We arrived at 9 and the brothers were so gracious, got together a bunch of administrators lickety-split and was able to deliver my powerpoint and the demo without a hitch. Whew!
That's me showing off my Logo skills above right!
The next university was really moot. We went to Nkumba University from office to office to find the right contact but signals must have crossed, so we decided to bail out in order to make our next appointment at Makerere.
Makerere is the biggest university, most well known but for some reason, they also had some trouble finding us an audience. A conference was going on for the education students. Sounds perfect but these were secondary school teachers. The Dean called ahead to make sure a room was ready for us and our host was told to send in the secondary teachers as they are also qualified in the primary schools. What they didn't account for was ELECTRICITY. Boy, do we take a lot for granted.
There I was with my projector, my XO, my netbook and assorted cables and adapters but no electricity.
As they called in the worker to string extension cords together to reach the generator on the other side of the building, the cleaning lady was wiping the dust from the desks, even where I was setting up on small student desks and squeezing my body in and out of precarious situations. The XO boxes became the projector podium.
But, time was running out because we had to leave for the Kasiisi project, a four hour drive, so I punted and demonstrated from the XO and the netbook on battery power, no projection. I gathered the student email addresses, one or two are particularly interested and I will include them in my collaborative group.

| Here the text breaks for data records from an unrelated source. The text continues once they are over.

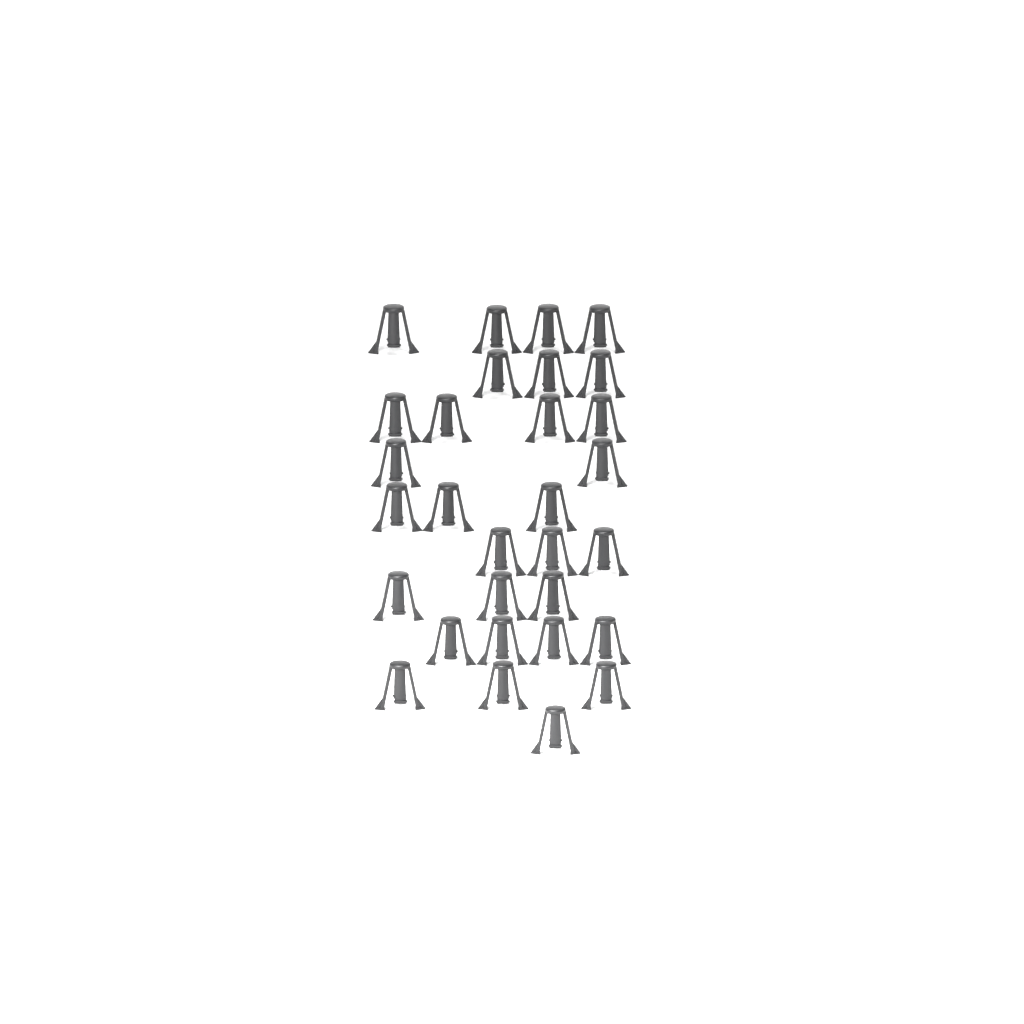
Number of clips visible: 30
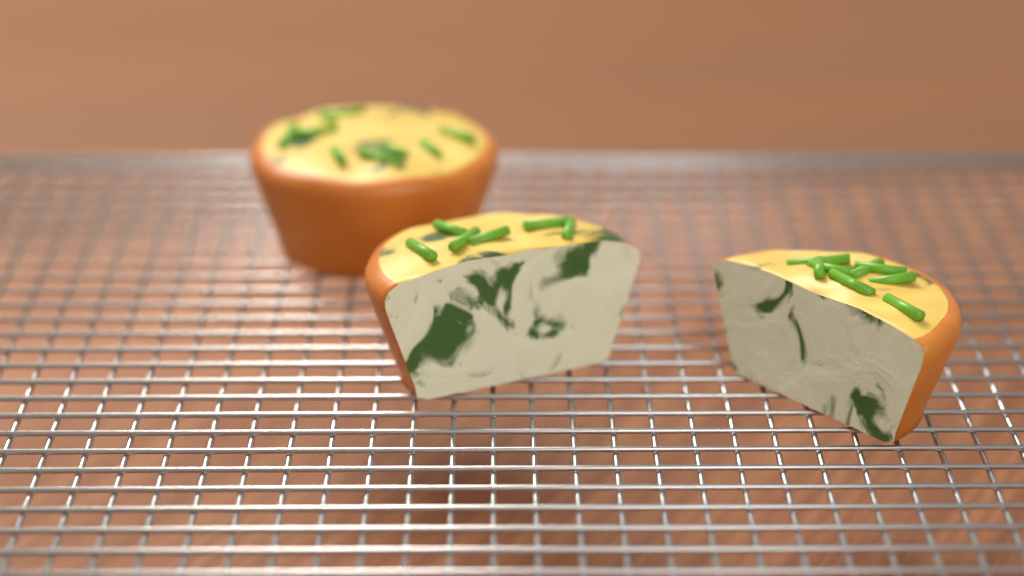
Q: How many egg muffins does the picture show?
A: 3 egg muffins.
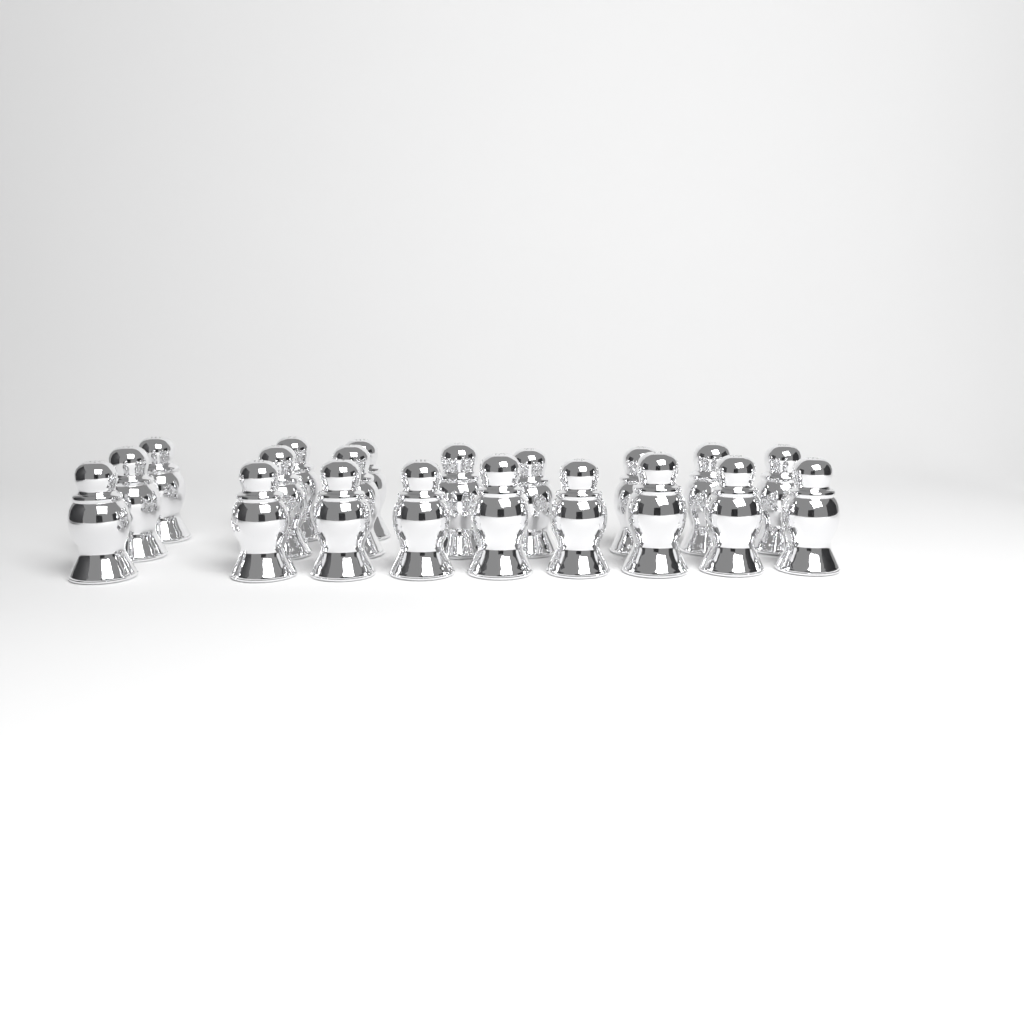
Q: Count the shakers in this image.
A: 20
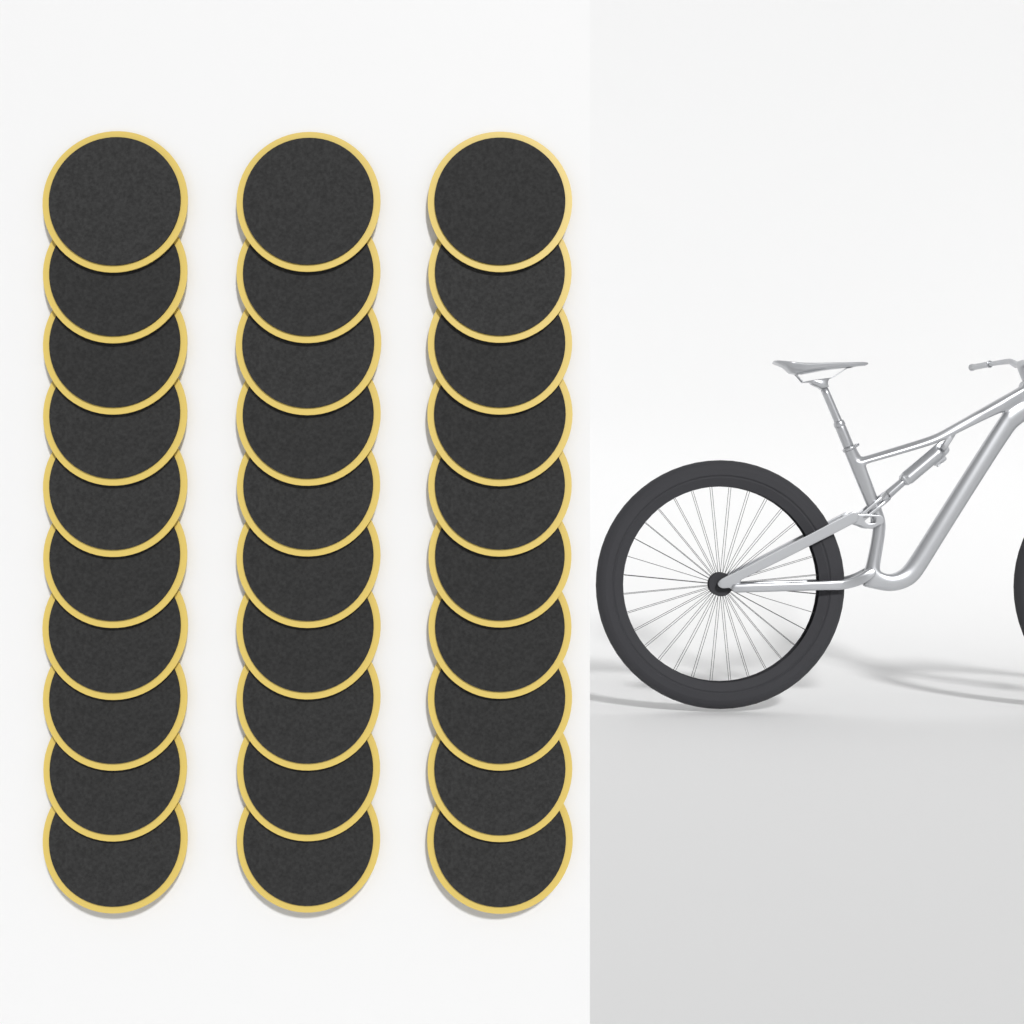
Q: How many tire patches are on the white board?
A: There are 30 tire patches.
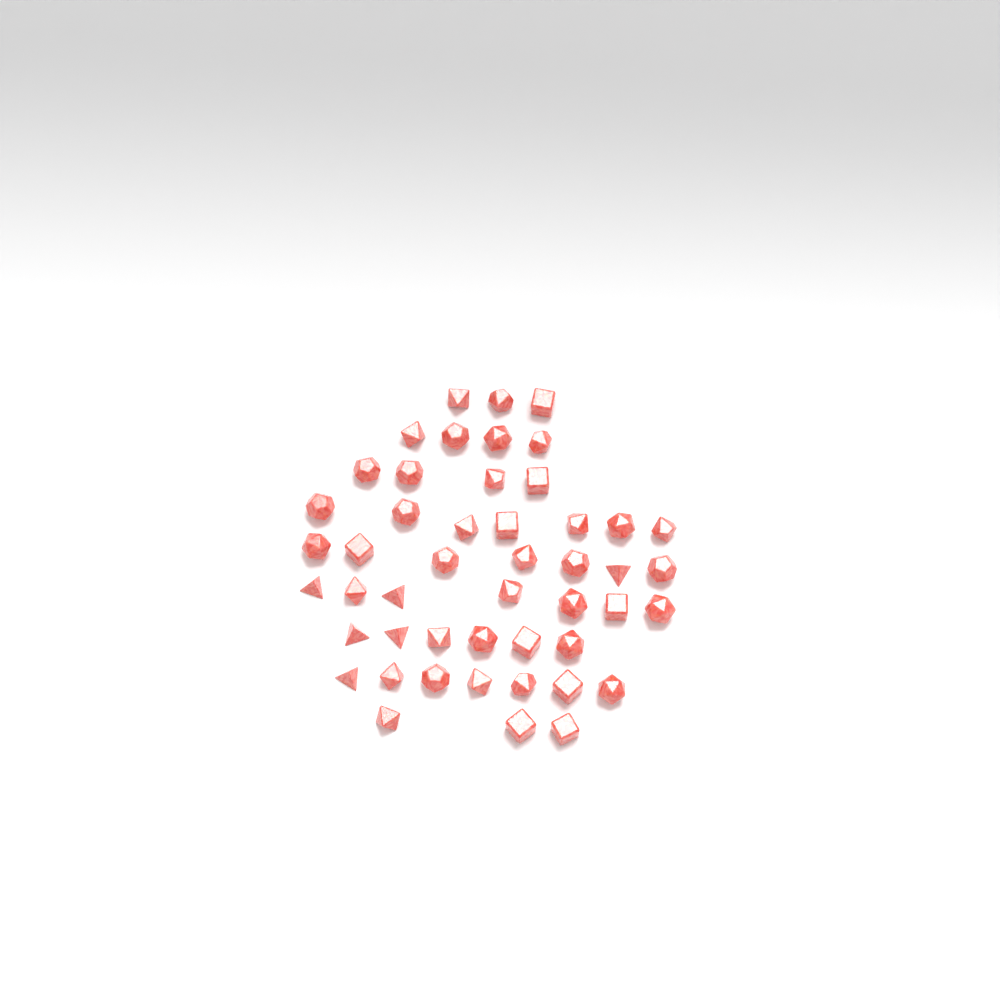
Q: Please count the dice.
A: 48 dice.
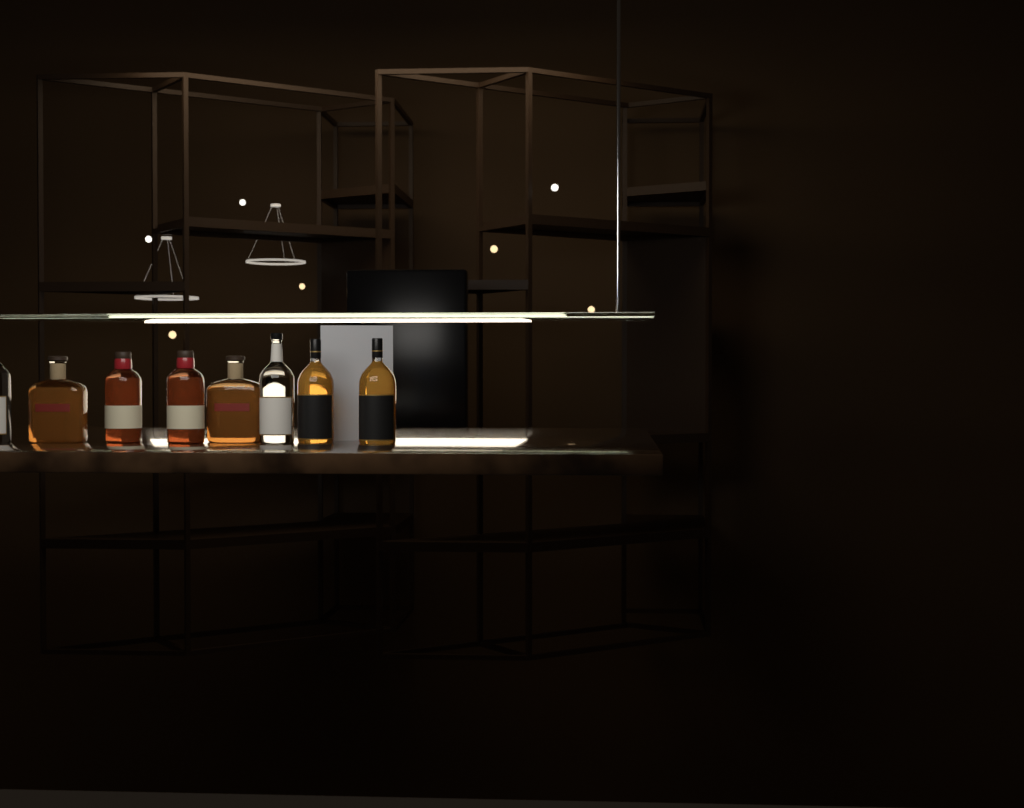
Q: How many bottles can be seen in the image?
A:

Later, just as we arrived at Kasiisi, five hours of bumpy road later, the dean from Makerere called but I have yet to make contact- couldn't talk then-bad timing. We had a wonderful visit with the eager folks at the Kasiisi Project. They graciously showed us around. They waited until 7 for us and had to leave in the pouring rain. We saw the generator they use to power up the XOs, which takes 20 liters of petrol every 3 weeks. Petrol seemed to cost about $3 a liter! They are hoping that Elizabeth Ross can come up with the funds to connect them to the hydro-electric facility.
We saw a classroom that seats 102 students with one teacher. 2 classes use the XOs but there are 1000 students at this primary school. Some walk 8 miles one way to come to school, with only porridge for lunch! Our US students should see education this way, as a privilege, not a given. The people were so hospitable; I only wish I could have done more for them.